• [Consignes]
1. Résumez sous forme de liste le paragraphe du texte sur la création des maquettes qui commence par « J’enchaîne avec les menus cachés », en conservant ses faits principaux.
2. Modifiez le passage du texte sur la création des maquettes allant de « J’enchaîne avec les » jusqu’à « de la découpe :) » inclus, en remplaçant « pop-up » par « fenêtres surgissantes ».
3. Rédigez la suite du texte sur la création des maquettes à partir de sa dernière phrase.

• [Texte]
Je commence par choisir un fond d’après la taille de mon smartphone (mais oui on pense mobile first souvenez-vous) et découpe mes éléments de façon modulaire (boutons, liens, bloc de contenu, images, …). Ensuite, je les agence ensemble et teste la façon de fonctionner de ce prototype. Le but est ici de vérifier l’utilisabilité afin de placer tout les éléments les uns en fonction des autres. Très vite, les premières problématiques émergent. Plutôt ce bouton ici ou là ? Vertical ou horizontal ? Plus voyant ou plus discret ?

Maquettes papiers mobile et desktop du dico digital.
Maquettes papiers mobile et desktop du dico digital.

J’enchaîne avec les menus cachés, les pop-up, la version desktop en pensant à comment le contenu évolue du petit écran à celui du PC. Il ne faut pas hésiter à faire des aller-retour jusqu’au benchmark, histoire de se souvenir de ce que j’ai pu voir ailleurs (on ne réinvente pas la roue !). Pour ma part, je vais jusqu’à lister les bonnes idées et celles que je veux laisser de coté.

Planche de tendance

Encore du bidouillage et de la découpe :)

C’est le moment où je commence à piocher dans mon benchmark et choisis ce qui va composer ma planche de tendance, qui sera ma planche d’inspirations pour réaliser le graphisme. Elle se compose de toutes sortes de choses, depuis les sites internet que je trouve judicieux jusqu’aux affiches, schémas, croquis d’intention, petits éléments d’application, … J’agglomère les bonnes idées et les sources inspirantes pour pouvoir en extraire le futur graphisme de mon site. Selon mon envie, je procède à cette étape via photoshop ou j’imprime et coupe/redécoupe les éléments (j’adore manipuler du papier !).

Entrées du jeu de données
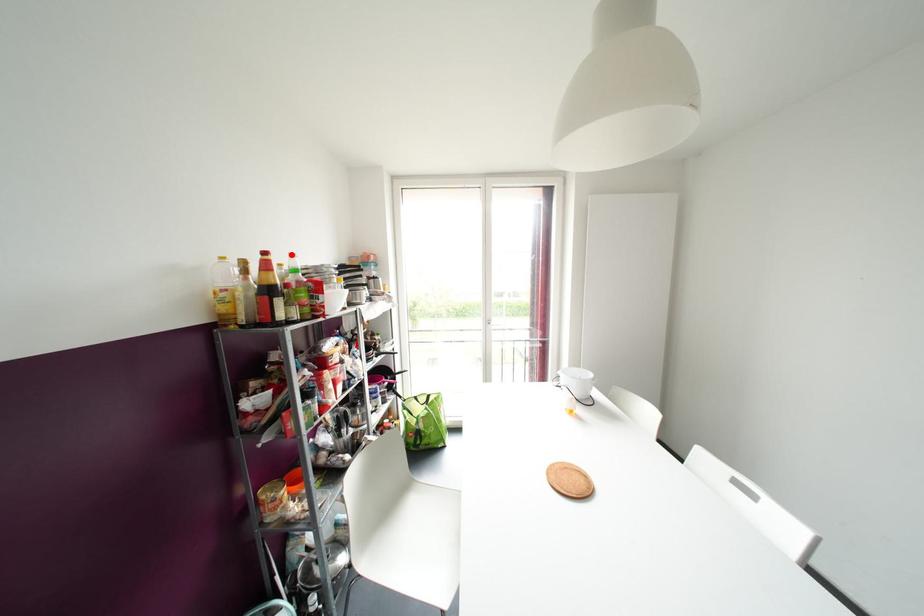
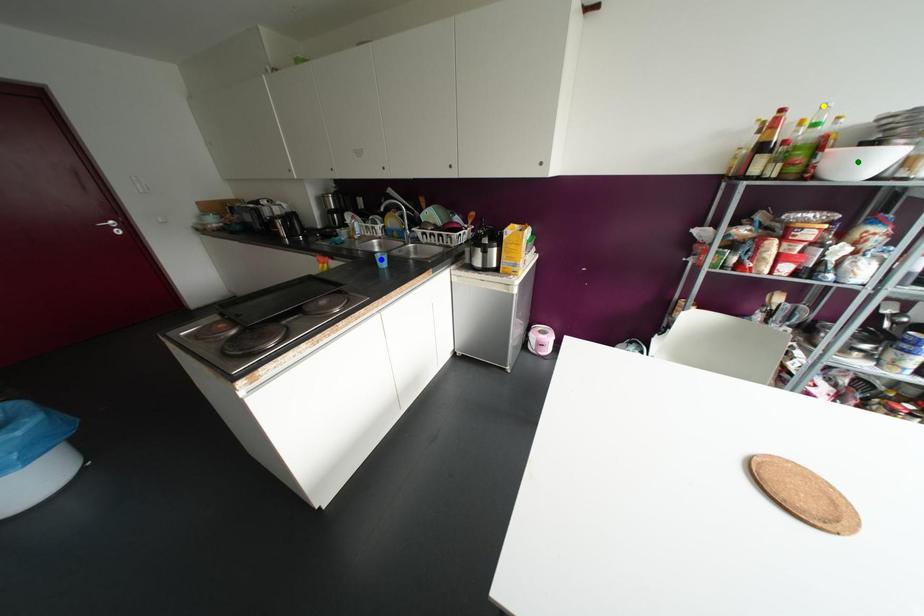
Question: I am providing you with two images of the same scene from different viewpoints. A red point is marked on the first image. You are given multiple points on the second image. Which mark in image 2 goes with the point in image 1?

Choices:
 (A) yellow point
 (B) blue point
 (C) green point

Answer: (A)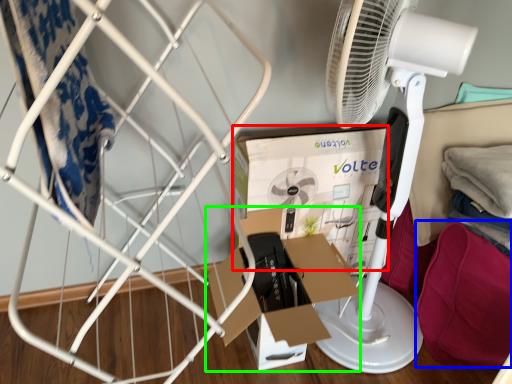
Question: Which is nearer to the box (highlighted by a red box)? clothing (highlighted by a blue box) or cardboard box (highlighted by a green box).

Choices:
 (A) clothing
 (B) cardboard box

Answer: (B)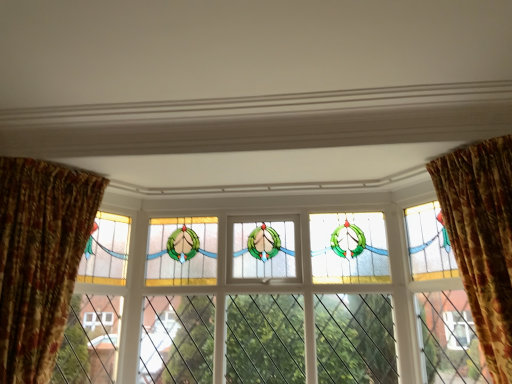
This screenshot has width=512, height=384. Describe the element at coordinates (40, 260) in the screenshot. I see `floral velvet curtain at left, which is the second curtain in right-to-left order` at that location.

At what (x,y) coordinates should I click in order to perform the action: click on stained glass window at center. Please return your answer as a coordinate pair (x, y). The image size is (512, 384). Looking at the image, I should click on (277, 301).

Identify the location of stained glass window at right. Image resolution: width=512 pixels, height=384 pixels. (449, 338).

Which is farther, (453, 290) or (490, 152)?

The point (453, 290) is more distant.

From the picture: Is stained glass window at right not inside floral fabric curtain at right, which is counted as the first curtain, starting from the right?

That's correct, stained glass window at right is outside of floral fabric curtain at right, which is counted as the first curtain, starting from the right.

From a real-world perspective, which is physically above, stained glass window at right or floral fabric curtain at right, which appears as the 2th curtain when viewed from the left?

floral fabric curtain at right, which appears as the 2th curtain when viewed from the left, from a real-world perspective.

Which is more to the left, stained glass window at right or floral fabric curtain at right, which appears as the 2th curtain when viewed from the left?

Positioned to the left is stained glass window at right.

Can you tell me how much floral fabric curtain at right, which appears as the 2th curtain when viewed from the left, and floral velvet curtain at left, acting as the 1th curtain starting from the left, differ in facing direction?

The angle between the facing direction of floral fabric curtain at right, which appears as the 2th curtain when viewed from the left, and the facing direction of floral velvet curtain at left, acting as the 1th curtain starting from the left, is 68.5 degrees.

Locate an element on the screen. The image size is (512, 384). curtain below the floral fabric curtain at right, which appears as the 2th curtain when viewed from the left (from the image's perspective) is located at coordinates (40, 260).

Is point (511, 375) closer to camera compared to point (24, 371)?

Yes, point (511, 375) is in front of point (24, 371).

Between floral fabric curtain at right, which appears as the 2th curtain when viewed from the left, and floral velvet curtain at left, acting as the 1th curtain starting from the left, which one has larger size?

Bigger between the two is floral fabric curtain at right, which appears as the 2th curtain when viewed from the left.

From a real-world perspective, who is located lower, stained glass window at center or floral fabric curtain at right, which appears as the 2th curtain when viewed from the left?

stained glass window at center.

Considering the sizes of objects stained glass window at center and floral fabric curtain at right, which appears as the 2th curtain when viewed from the left, in the image provided, who is wider, stained glass window at center or floral fabric curtain at right, which appears as the 2th curtain when viewed from the left,?

Wider between the two is floral fabric curtain at right, which appears as the 2th curtain when viewed from the left.

Relative to floral fabric curtain at right, which appears as the 2th curtain when viewed from the left, is stained glass window at center in front or behind?

In the image, stained glass window at center appears behind floral fabric curtain at right, which appears as the 2th curtain when viewed from the left.

From the image's perspective, between floral fabric curtain at right, which is counted as the first curtain, starting from the right, and stained glass window at right, which one is located above?

From the image's view, floral fabric curtain at right, which is counted as the first curtain, starting from the right, is above.

Would you say stained glass window at right is part of floral fabric curtain at right, which is counted as the first curtain, starting from the right,'s contents?

Actually, stained glass window at right is outside floral fabric curtain at right, which is counted as the first curtain, starting from the right.

How many degrees apart are the facing directions of floral fabric curtain at right, which appears as the 2th curtain when viewed from the left, and stained glass window at right?

They differ by 154 degrees in their facing directions.

Is floral fabric curtain at right, which is counted as the first curtain, starting from the right, with stained glass window at right?

There is a gap between floral fabric curtain at right, which is counted as the first curtain, starting from the right, and stained glass window at right.

From a real-world perspective, is floral fabric curtain at right, which is counted as the first curtain, starting from the right, positioned over stained glass window at center based on gravity?

Yes, from a real-world perspective, floral fabric curtain at right, which is counted as the first curtain, starting from the right, is over stained glass window at center

Looking at this image, which is more to the left, floral fabric curtain at right, which is counted as the first curtain, starting from the right, or stained glass window at center?

stained glass window at center is more to the left.

Measure the distance between floral fabric curtain at right, which is counted as the first curtain, starting from the right, and stained glass window at center.

floral fabric curtain at right, which is counted as the first curtain, starting from the right, and stained glass window at center are 37.01 inches apart from each other.

From the image's perspective, is floral fabric curtain at right, which is counted as the first curtain, starting from the right, located above or below stained glass window at center?

From the image's perspective, floral fabric curtain at right, which is counted as the first curtain, starting from the right, appears above stained glass window at center.

From a real-world perspective, is stained glass window at right on top of stained glass window at center?

Correct, in the physical world, stained glass window at right is higher than stained glass window at center.

From the image's perspective, would you say stained glass window at right is positioned over stained glass window at center?

Indeed, from the image's perspective, stained glass window at right is shown above stained glass window at center.

Who is shorter, stained glass window at right or stained glass window at center?

Standing shorter between the two is stained glass window at right.

Considering the sizes of objects stained glass window at right and stained glass window at center in the image provided, who is thinner, stained glass window at right or stained glass window at center?

Thinner between the two is stained glass window at right.

Can you confirm if stained glass window at center is positioned to the right of floral velvet curtain at left, which is the second curtain in right-to-left order?

Yes.

Considering the positions of point (428, 210) and point (17, 210), is point (428, 210) closer or farther from the camera than point (17, 210)?

Point (428, 210).

Looking at their sizes, would you say stained glass window at center is wider or thinner than floral velvet curtain at left, which is the second curtain in right-to-left order?

stained glass window at center is thinner than floral velvet curtain at left, which is the second curtain in right-to-left order.

Locate an element on the screen. This screenshot has width=512, height=384. window on the right of floral velvet curtain at left, which is the second curtain in right-to-left order is located at coordinates (277, 301).

Locate an element on the screen. glass door on the left of floral fabric curtain at right, which appears as the 2th curtain when viewed from the left is located at coordinates (449, 338).

In order to click on curtain on the right of floral velvet curtain at left, which is the second curtain in right-to-left order in this screenshot , I will do `click(482, 239)`.

From the picture: Which object lies further to the anchor point floral velvet curtain at left, which is the second curtain in right-to-left order, stained glass window at right or stained glass window at center?

The object further to floral velvet curtain at left, which is the second curtain in right-to-left order, is stained glass window at right.

From the picture: When comparing their distances from floral velvet curtain at left, acting as the 1th curtain starting from the left, does floral fabric curtain at right, which is counted as the first curtain, starting from the right, or stained glass window at center seem further?

floral fabric curtain at right, which is counted as the first curtain, starting from the right, is positioned further to the anchor floral velvet curtain at left, acting as the 1th curtain starting from the left.

Based on their spatial positions, is floral velvet curtain at left, acting as the 1th curtain starting from the left, or stained glass window at center further from stained glass window at right?

floral velvet curtain at left, acting as the 1th curtain starting from the left.

Based on their spatial positions, is stained glass window at center or stained glass window at right closer to floral velvet curtain at left, which is the second curtain in right-to-left order?

The object closer to floral velvet curtain at left, which is the second curtain in right-to-left order, is stained glass window at center.

Looking at the image, which one is located closer to floral fabric curtain at right, which is counted as the first curtain, starting from the right, stained glass window at right or stained glass window at center?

• [Corrigé des exercices]
1.
- Passage aux menus cachés, aux pop-up et à la version desktop, en pensant à l’évolution du contenu du petit écran à celui du PC.
- Allers-retours jusqu’au benchmark pour se souvenir de ce qui a été vu ailleurs, sans réinventer la roue.
- Liste des bonnes idées et de celles à laisser de côté.

2.
J’enchaîne avec les menus cachés, les fenêtres surgissantes, la version desktop en pensant à comment le contenu évolue du petit écran à celui du PC. Il ne faut pas hésiter à faire des aller-retour jusqu’au benchmark, histoire de se souvenir de ce que j’ai pu voir ailleurs (on ne réinvente pas la roue !). Pour ma part, je vais jusqu’à lister les bonnes idées et celles que je veux laisser de coté.

Planche de tendance

Encore du bidouillage et de la découpe :)

3.
La planche tendance du dico digital rassemblant des univers divers et variés
La planche tendance du dico digital rassemblant des univers divers et variés

Attention, je ne prévois pas de copier tout un tas de sites, mais au contraire de réussir à me les approprier pour les réinvestir. Alors je m’inspire, me nourris et commence à créer un univers propre à mon projet !

Wireframe

Bon fini la rigolade (Non). C’est ici que je passe à l’ordi. Pour moi, les wireframes correspondent à un prototype papier avancé, histoire d’avoir les bonnes tailles que se soit pour les zones d’interactions (boutons sur mobile, je vous vois) ou pour le contenu que j’insère à cette étape. Je les réalise en niveaux de gris, afin de pouvoir visualiser les contrastes de la future réalisation. Ici pas de graphisme, je prends une typographie la plus neutre possible et simplifie les formes pour que rien ne détourne mon attention. C’est encore l’organisation et l’agencement des éléments qui prime, le but étant de faire des wireframes tellement fidèles qu’il ne me restera qu’une petite surcouche de graphisme à rajouter pour que le site soit prêt !

Pas d'inquiétude si des choses ont bougés depuis l'étape précédente, c'est normal ;)
Pas d’inquiétude si des choses ont bougés depuis l’étape précédente, c’est normal ;)

Graphisme

Voilà l’étape ULTIME ! L’instant où tout prend forme et qu’enfin votre site est agréable visuellement. C’est le moment de tester mes décisions graphiques. Heureusement, je peux compter sur des fondations solides et de ce fait, me concentrer sur mes choix de couleurs / motifs / typographies.

Cependant, aussi réalistes que soient faire mes wireframes, surviennent toujours des problématiques liées au graphisme qui me font changer la mise en forme préalable. L’important reste de se souvenir quelle est l’utilité de chaque élément afin que la reconstruction se fasse moins complexe.

Je n’oublie pas l’accessibilité, ne me transforme pas en artiste extravagante, mais je me fait plaisir !

C’est le moment où toutes les précédentes étapes se rejoignent pour former (enfin !) le projet auquel je me dévoue corps et âme depuis le début.

Au passage, notez bien que ces étapes se déroulent selon une suite logique mais restent interdépendantes, l’important étant de rester souple dans sa façon de penser. Si au moment du graphisme ça coince, il ne faut pas hésiter à remonter jusqu’au prototype papier pour débloquer rapidement la situation. Cela ira toujours plus vite que de stagner sur le problème.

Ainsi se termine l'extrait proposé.